Sigma Octantis – Dissipations CD Malignant Antibody / OPN 2014
In collaboration with the French label OPN, Malignant Records have used their sub-label ‘Malignant Antibody’ to issue the fourth album and apparently the final release from Sigma Octantis. Although having not heard of Sigma Octantis before, from the introduction provided by ‘Dissipations’ they deliver an interesting amalgam of stylistic elements cherry picked from a number of genres (including: animated dark ambient, 1990’s era tribal-industrial and post-rock), where these disparate elements are blended in such a way as to not sound derivative of any of the genres in particular. Noting also that the defunct cult Swedish project Morthound is used a reference point within the promo blurb, this is actually quite a spot on reference point, given a similar musicality, diversity and playfulness is demonstrated here (and particularly reference Morthound’s albums ‘Spindrift’ and ‘The Goddess Who Could Make the Ugly World Beautiful’).
Album opener ‘Vieil ocean, aux vagues de cristal’ starts proceedings with a typical dark ambient drone melody but it is not long before rousing tribal rhythms kick in over which a solo piano melody provides a dour, down tuned mood, yet the tone morphs again with the later introduction of a twanging guitar line providing a post-rock sensibility. On ‘Errance Definitive’ the tribal-industrial rhythms sound as if almost an outtake of Deutsch Nepal’s classic album ‘Deflagration of Hell’, but the later section soars off into territory all its own through the use of shimmering synths and quasi-orchestral textures (late track again morphing towards a post-rock tone).

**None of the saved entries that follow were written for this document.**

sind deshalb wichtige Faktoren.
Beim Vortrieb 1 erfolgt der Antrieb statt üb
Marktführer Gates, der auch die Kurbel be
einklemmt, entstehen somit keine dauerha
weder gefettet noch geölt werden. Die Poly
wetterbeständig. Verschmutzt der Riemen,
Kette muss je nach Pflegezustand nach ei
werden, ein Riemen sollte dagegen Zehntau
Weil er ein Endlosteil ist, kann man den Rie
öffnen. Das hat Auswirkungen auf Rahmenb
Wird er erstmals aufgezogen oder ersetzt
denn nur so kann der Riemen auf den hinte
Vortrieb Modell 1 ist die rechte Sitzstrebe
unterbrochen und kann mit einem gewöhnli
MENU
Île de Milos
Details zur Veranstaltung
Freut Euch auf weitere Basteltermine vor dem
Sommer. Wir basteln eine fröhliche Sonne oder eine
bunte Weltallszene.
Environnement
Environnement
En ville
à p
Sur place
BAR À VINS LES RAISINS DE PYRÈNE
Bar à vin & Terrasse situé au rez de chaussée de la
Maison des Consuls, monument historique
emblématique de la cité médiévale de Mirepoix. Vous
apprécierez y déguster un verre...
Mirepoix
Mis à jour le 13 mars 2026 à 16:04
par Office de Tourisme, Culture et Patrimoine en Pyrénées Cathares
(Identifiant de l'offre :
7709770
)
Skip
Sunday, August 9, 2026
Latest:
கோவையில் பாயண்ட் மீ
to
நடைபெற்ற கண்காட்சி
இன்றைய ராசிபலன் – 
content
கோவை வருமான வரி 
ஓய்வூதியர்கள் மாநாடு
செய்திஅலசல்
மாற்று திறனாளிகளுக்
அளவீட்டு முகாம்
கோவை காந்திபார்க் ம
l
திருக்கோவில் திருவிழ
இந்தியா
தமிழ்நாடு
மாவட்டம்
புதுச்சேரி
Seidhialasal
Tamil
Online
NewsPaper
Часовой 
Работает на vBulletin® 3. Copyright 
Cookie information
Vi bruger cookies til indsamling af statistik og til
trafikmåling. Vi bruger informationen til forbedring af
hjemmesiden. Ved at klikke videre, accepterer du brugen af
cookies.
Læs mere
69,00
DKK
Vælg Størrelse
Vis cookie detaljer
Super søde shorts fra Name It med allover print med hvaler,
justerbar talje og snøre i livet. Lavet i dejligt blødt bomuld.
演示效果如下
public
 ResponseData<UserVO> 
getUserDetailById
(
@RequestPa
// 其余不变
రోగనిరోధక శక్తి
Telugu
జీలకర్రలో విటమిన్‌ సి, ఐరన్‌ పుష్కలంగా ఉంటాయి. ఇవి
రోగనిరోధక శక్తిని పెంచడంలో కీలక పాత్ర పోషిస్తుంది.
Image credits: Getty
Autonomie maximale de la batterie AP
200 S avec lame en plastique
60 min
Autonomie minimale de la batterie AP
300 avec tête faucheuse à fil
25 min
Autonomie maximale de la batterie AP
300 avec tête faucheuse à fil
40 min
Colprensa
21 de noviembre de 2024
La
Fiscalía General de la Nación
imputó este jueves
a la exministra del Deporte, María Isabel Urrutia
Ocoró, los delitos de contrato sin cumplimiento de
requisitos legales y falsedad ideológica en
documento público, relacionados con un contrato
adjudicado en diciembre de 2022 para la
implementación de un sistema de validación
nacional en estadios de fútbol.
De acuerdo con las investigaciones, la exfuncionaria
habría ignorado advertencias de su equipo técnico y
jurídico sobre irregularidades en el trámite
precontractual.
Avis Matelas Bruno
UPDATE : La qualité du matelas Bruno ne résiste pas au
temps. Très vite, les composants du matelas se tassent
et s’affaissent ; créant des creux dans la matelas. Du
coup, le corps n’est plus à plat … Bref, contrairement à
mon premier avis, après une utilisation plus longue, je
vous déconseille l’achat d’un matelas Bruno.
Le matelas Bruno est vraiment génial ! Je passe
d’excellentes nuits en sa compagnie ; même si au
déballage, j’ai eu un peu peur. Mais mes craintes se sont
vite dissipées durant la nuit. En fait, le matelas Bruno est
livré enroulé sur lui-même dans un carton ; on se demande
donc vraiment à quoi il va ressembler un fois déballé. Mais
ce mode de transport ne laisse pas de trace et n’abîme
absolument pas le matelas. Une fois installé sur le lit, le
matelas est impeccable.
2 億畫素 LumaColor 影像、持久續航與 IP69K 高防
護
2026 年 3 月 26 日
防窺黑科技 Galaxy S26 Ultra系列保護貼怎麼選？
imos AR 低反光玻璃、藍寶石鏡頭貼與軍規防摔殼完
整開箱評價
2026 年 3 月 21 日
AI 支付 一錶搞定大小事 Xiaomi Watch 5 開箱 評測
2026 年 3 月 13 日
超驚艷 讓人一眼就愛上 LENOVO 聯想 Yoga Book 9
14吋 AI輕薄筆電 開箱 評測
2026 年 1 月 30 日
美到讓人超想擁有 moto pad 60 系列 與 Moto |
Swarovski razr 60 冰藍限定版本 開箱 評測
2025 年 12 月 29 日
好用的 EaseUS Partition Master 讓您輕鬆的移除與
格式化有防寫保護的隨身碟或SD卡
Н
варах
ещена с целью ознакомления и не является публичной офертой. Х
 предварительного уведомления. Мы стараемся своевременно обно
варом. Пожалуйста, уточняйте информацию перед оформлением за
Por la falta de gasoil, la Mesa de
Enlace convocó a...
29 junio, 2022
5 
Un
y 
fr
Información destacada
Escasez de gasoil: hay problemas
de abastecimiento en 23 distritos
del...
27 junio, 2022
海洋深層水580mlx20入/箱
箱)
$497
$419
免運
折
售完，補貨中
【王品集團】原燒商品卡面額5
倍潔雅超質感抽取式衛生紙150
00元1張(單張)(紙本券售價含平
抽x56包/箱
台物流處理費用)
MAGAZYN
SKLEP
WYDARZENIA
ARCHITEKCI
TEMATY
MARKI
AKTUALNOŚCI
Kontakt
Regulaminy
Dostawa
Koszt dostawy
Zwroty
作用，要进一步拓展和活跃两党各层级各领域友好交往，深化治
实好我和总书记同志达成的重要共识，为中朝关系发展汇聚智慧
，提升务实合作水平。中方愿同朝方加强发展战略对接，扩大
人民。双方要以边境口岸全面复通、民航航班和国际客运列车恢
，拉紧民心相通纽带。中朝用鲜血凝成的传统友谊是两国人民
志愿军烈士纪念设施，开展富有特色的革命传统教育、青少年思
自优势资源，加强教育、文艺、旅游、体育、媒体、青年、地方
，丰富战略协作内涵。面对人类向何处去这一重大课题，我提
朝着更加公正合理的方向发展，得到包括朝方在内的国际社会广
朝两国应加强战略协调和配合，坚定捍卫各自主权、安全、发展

Likewise with its slightly middle eastern tinged melodies, ‘Des astres tranquilles’ encompasses a sonic atmosphere somewhat reminiscent of the most mellow and musical passages found on ISIS’s final album ‘Wavering Radiant’ (which is a complimentary comparison to make). The final track ‘Farewell’ is also an absolute album standout, being a moody melancholic track of swelling cinematic orchestral melodies and driving tribal industrial hand percussion. Throughout its course it drops away into quiet segments of post-rock tremolo guitars and rock kit drums before building to the final crescendo to rival the build ups of Mono or Explosions in the Sky and generating an absolutely stunning and sublime song in the process.
Eight tracks in all cover just short of an hours play time and although my personal listening habits extend to a wide range of music outside the main focus of noise receptor journal, Sigma Octantis are not a project which have ever cropped up on my radar before. Therefore recognition should be afforded to Malignant Records for issuing this album which is slightly off tangent the main bulk of their musical output, particularly as it is a great album which may have otherwise passed by unnoticed.